Jul0108
POSTED BY
everybodytosafety
» Politics in Social Networking: Ameritocracy
I’m so glad to see this post, because its one of our early organic posts and although its fairly balanced, Leslie Poston is overall doubtful about Ameritocracy. As said below, this is awesome, I want people thinking critically about the site and its definition of success. At the same time, I’d like to reply.
Leslie says: “When anyone can submit any bastardized quote and claim anyone said it under the guise of ‘finding the truth’, that’s a recipe for trouble. Alternatively, someone can put up a real quote and a troll can challenge it.”
In both cases (which basically amount to people adding junk or misleading content), there are built-in tools to help the Ameritocracy community overcome bad information. All content (except comments) must be cited. From there, misquotes can be flagged and bad or junk content can be rated down.

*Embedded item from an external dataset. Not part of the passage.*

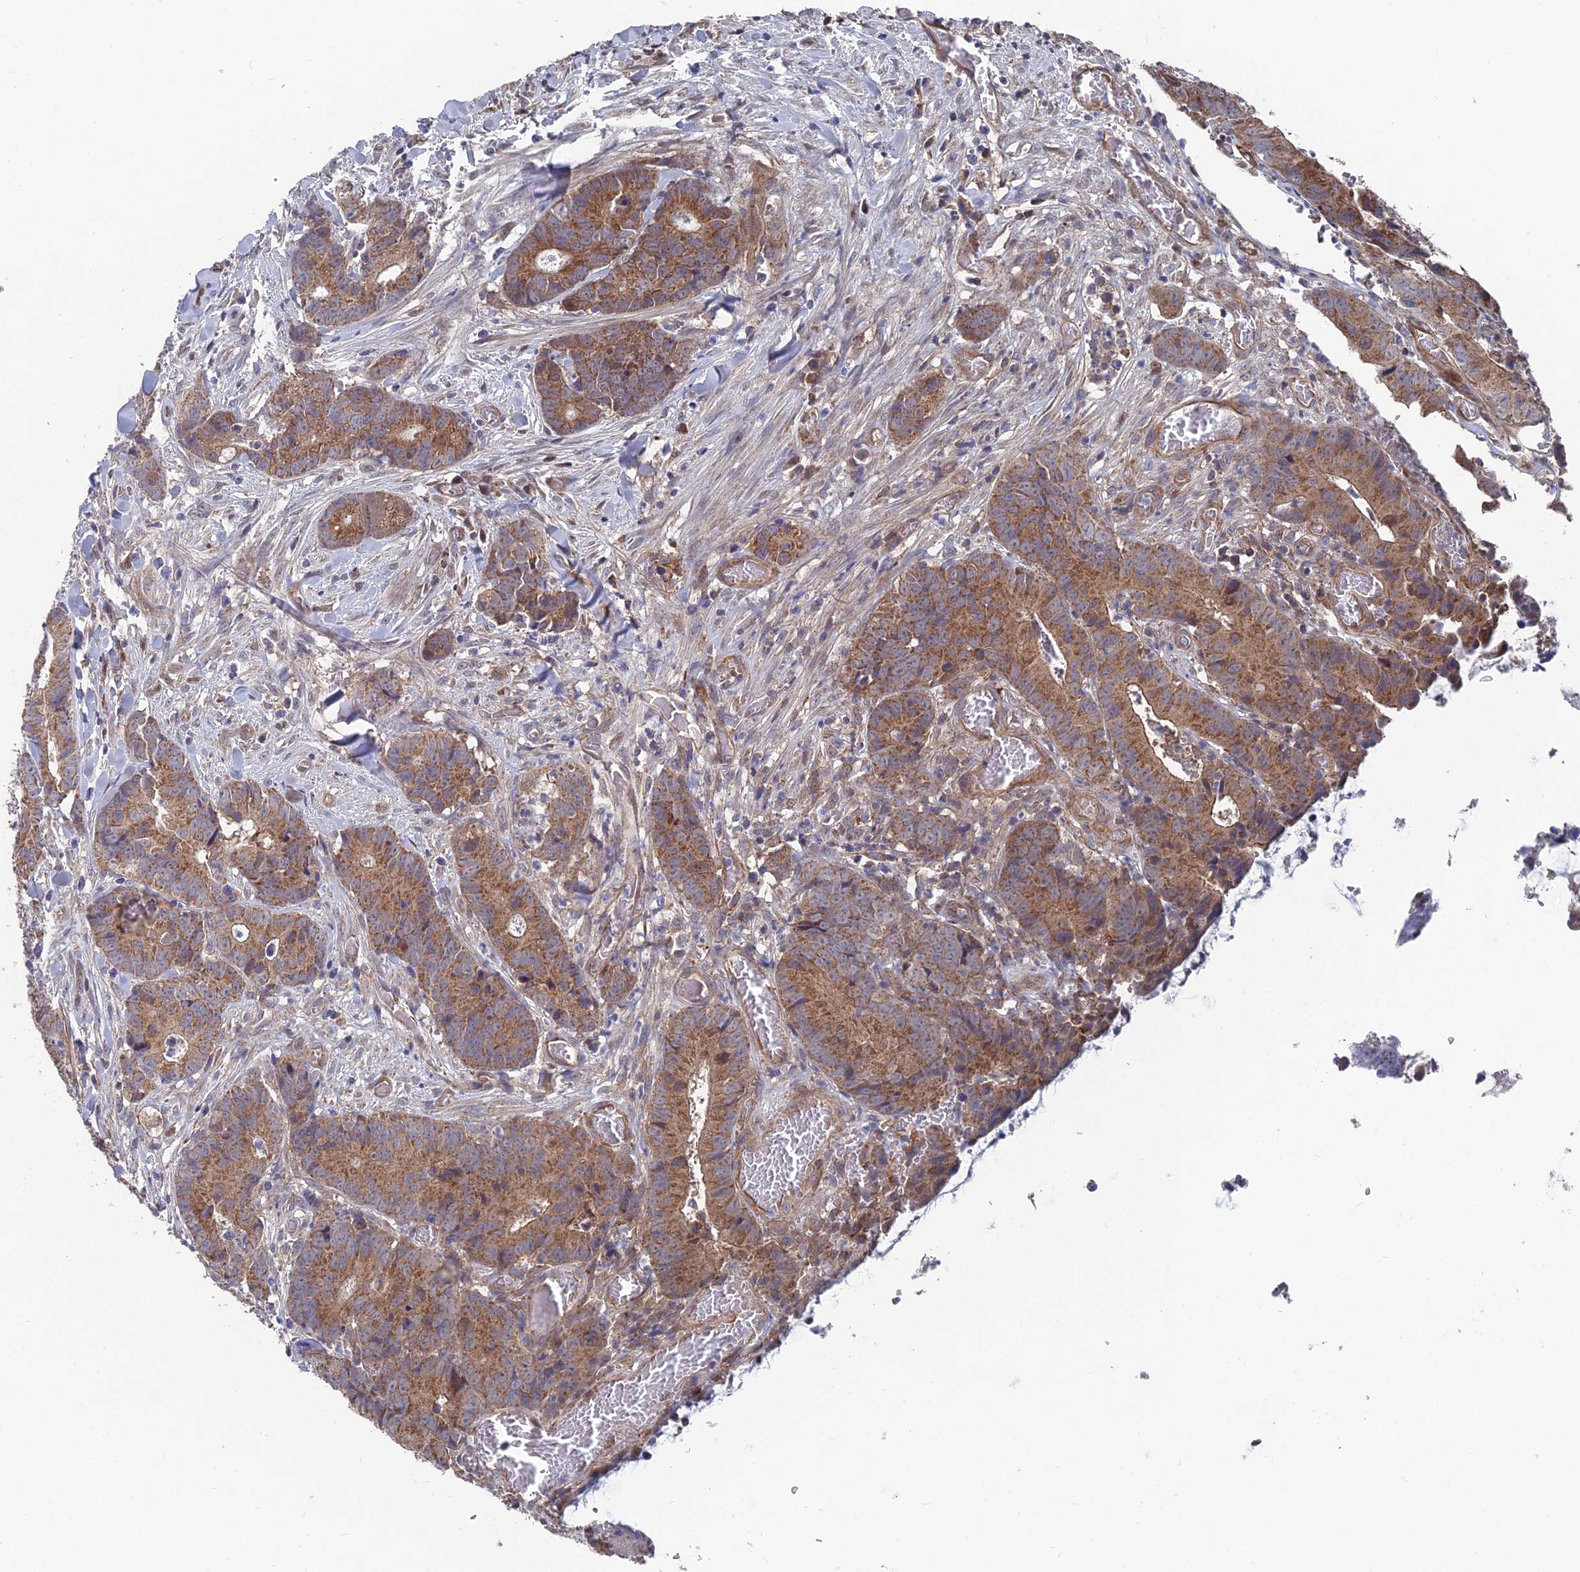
{"staining": {"intensity": "moderate", "quantity": ">75%", "location": "cytoplasmic/membranous"}, "tissue": "colorectal cancer", "cell_type": "Tumor cells", "image_type": "cancer", "snomed": [{"axis": "morphology", "description": "Adenocarcinoma, NOS"}, {"axis": "topography", "description": "Colon"}], "caption": "A histopathology image of colorectal adenocarcinoma stained for a protein shows moderate cytoplasmic/membranous brown staining in tumor cells.", "gene": "UNC5D", "patient": {"sex": "female", "age": 57}}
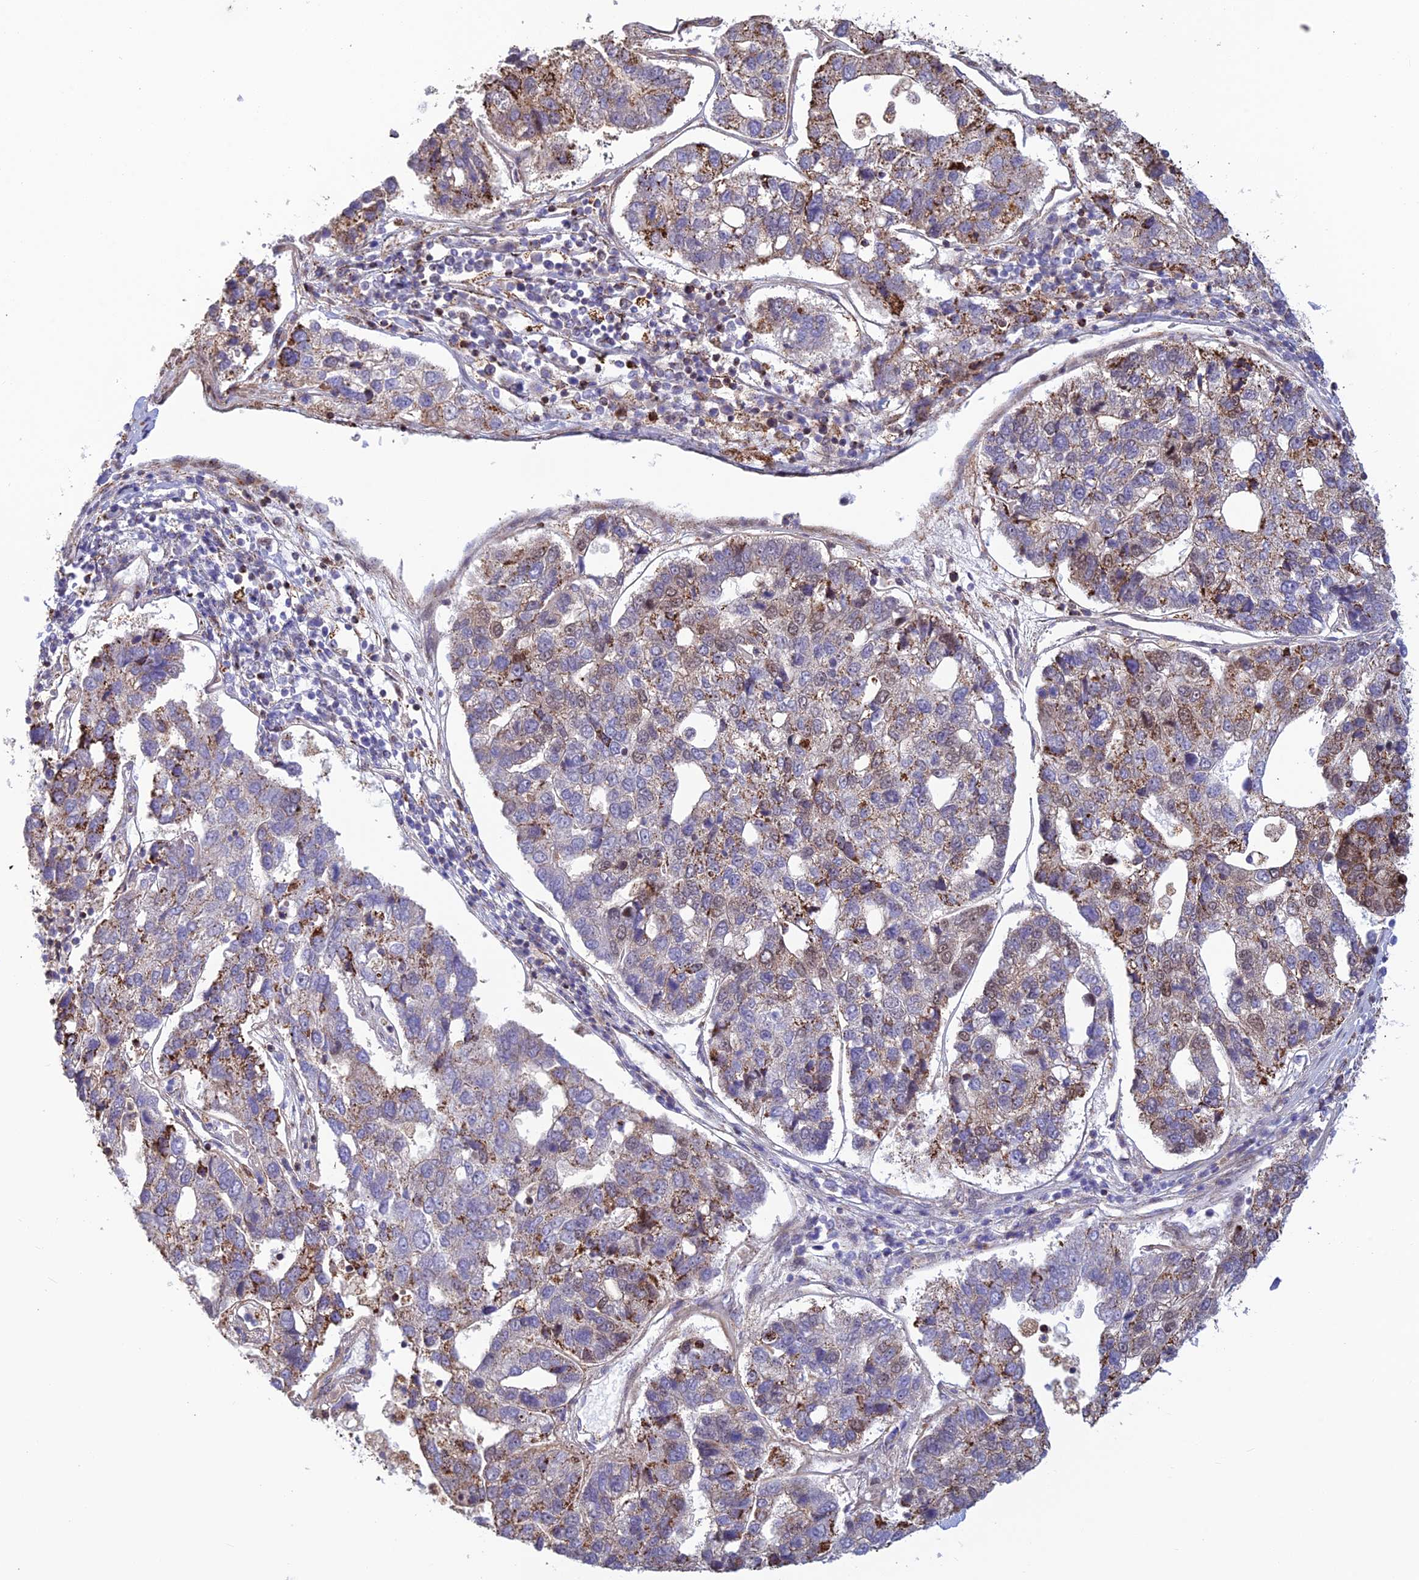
{"staining": {"intensity": "moderate", "quantity": "<25%", "location": "cytoplasmic/membranous"}, "tissue": "pancreatic cancer", "cell_type": "Tumor cells", "image_type": "cancer", "snomed": [{"axis": "morphology", "description": "Adenocarcinoma, NOS"}, {"axis": "topography", "description": "Pancreas"}], "caption": "Immunohistochemistry (IHC) photomicrograph of pancreatic cancer stained for a protein (brown), which demonstrates low levels of moderate cytoplasmic/membranous expression in approximately <25% of tumor cells.", "gene": "POLR1G", "patient": {"sex": "female", "age": 61}}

There are many ways to game a system like Ameritocracy, but we’re banking on the dedication of the hard core 1% of the community to police this stuff. It works on Wikipedia vastly more often than it fails to work.
No system is perfect - particularly on the internet, but also in real life. The only other option (which might perhaps please Leslie? I’m not sure.) is to have a board of 5 highly trustworthy, highly credible, highly knowledgeable people factchecking - which is exactly what we don’t want. If we all get our reliable news from just a few people, there are simply too many chances for those people to abuse their position (and many do).
It’s true that an open and user-generated system like Ameritocracy is more prone to gaming than a closed and controlled system. However, I’d much rather participate in a system where I have to sort through some of the crap, than in one where its shoved down my throat.